The disclosed embodiments relate generally to red-eye repair techniques, and more particularly, to specific characterization, discernment, and repair techniques utilizing multiple recognition channels (e.g., red, golden, and white recognition channels). In certain embodiments, the red-eye repair techniques may be applied to an image automatically with limited or no input from a user.
In photography, red-eye is the occurrence of glowing red pupils in a color photograph due to eye shine. Red-eye is believed to be caused by the red reflection of the blood vessels in the retina when a strong and sudden light strikes the eye. The tonality and intensity of red-eye may vary from person to person based on ethnicity, pigmentation levels, and other factors. Today's compact digital cameras commonly used in embedded systems exacerbate the problem of red-eye artifacts because of the proximity of the camera's flash unit and the lens. One common technique to mitigate red-eye is to use multiple flashes to contract the pupils before capturing the final image. However, this provides incomplete red-eye reduction, lengthens the amount of time needed to capture the final image, and presents more of a drain on the camera device's power source.

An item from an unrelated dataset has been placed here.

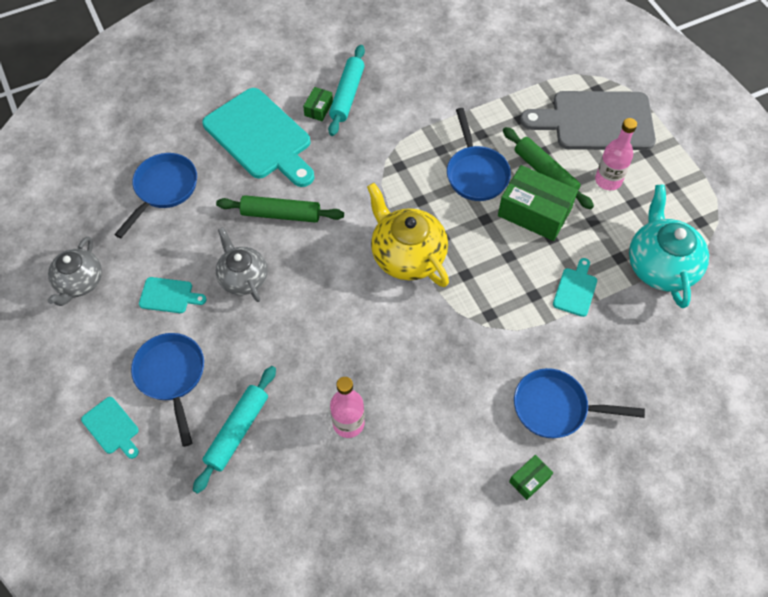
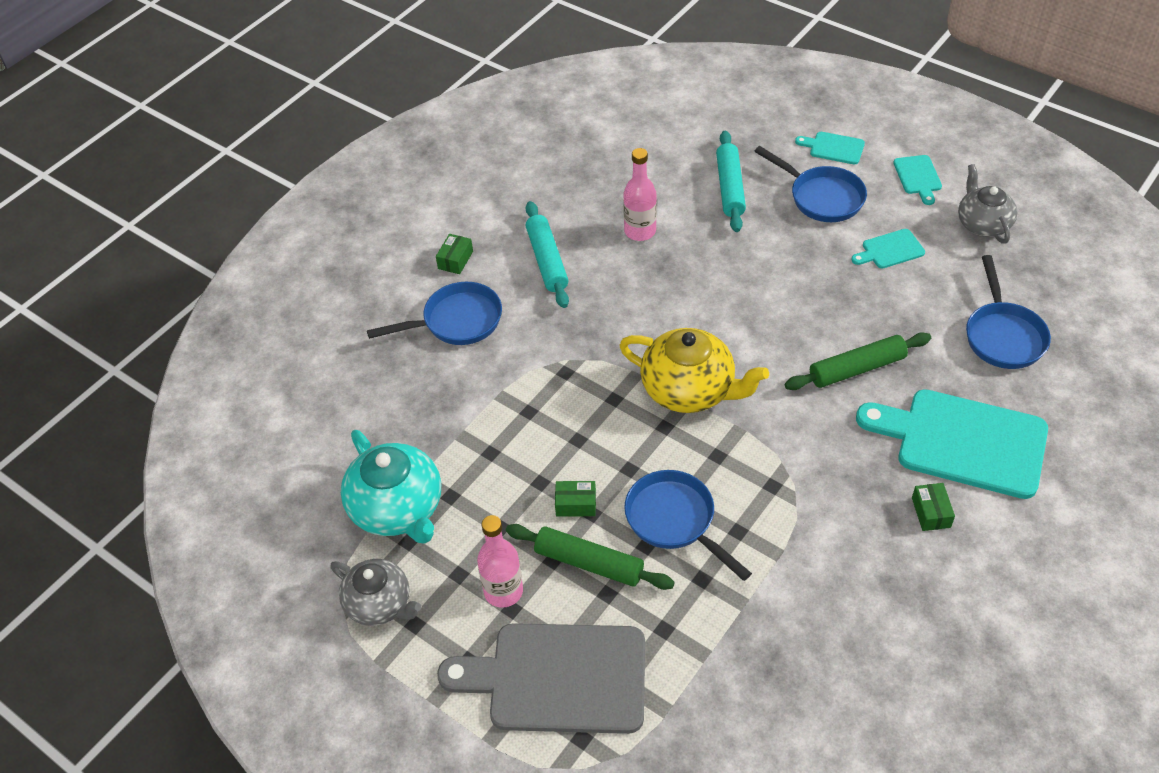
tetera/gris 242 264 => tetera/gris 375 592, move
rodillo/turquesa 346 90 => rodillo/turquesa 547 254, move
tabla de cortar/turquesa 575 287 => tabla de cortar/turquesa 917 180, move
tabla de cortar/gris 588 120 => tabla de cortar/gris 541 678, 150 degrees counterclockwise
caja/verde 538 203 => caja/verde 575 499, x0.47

Other techniques that attempt to programmatically mitigate red-eye only work well when red-eye artifacts are actually predominantly red in color and/or are present in familiar orientations and shapes, i.e., front-facing and circular. Still other existing red-eye repair techniques use red-eye replacement techniques that are overly simplified, often resulting in jagged pupils or solid black pupils that may actually make the photo look more unnatural and less realistic than the original, unaltered photo with red-eye artifacts.
In addition to red artifacts, the inventor has noticed that the color of a “red-eye” may also be golden (i.e., a mixture of various degrees of red, orange, yellow, and white), or even pure white. This condition can occur, e.g., when photographing faces using a strong light source such as a flash that exists at a small displacement from the lens, and most often when the pupil is wide open. While the return signal from a red-eye artifact has a predominantly red hue, the hue can be altered by the color filter array chromaticities in the camera image sensor, and the color may also be distorted by erroneous clipping of the image's red, green, and blue signals during color processing. This artifact can be exacerbated by the gain factors required in low-light situations in which the flash is required. Further, artifacts may come in a variety of shapes, sizes, and overlapping topological layers. Specular shine, i.e., the reflection of light off the cornea or sclera (i.e., the whites of the eyes), is another aspect that may be considered in red-eye repair and replacement to achieve photographically reasonable results.
Accordingly, there is a need for techniques to implement a programmatic solution to red-eye repair that is robust enough to handle a large number of red-eye cases and color types automatically. By discerning between red, golden, and white eye artifacts, and locating and characterizing human faces in an image, for example, more specific automatic repair techniques may be employed to achieve photographically reasonable results.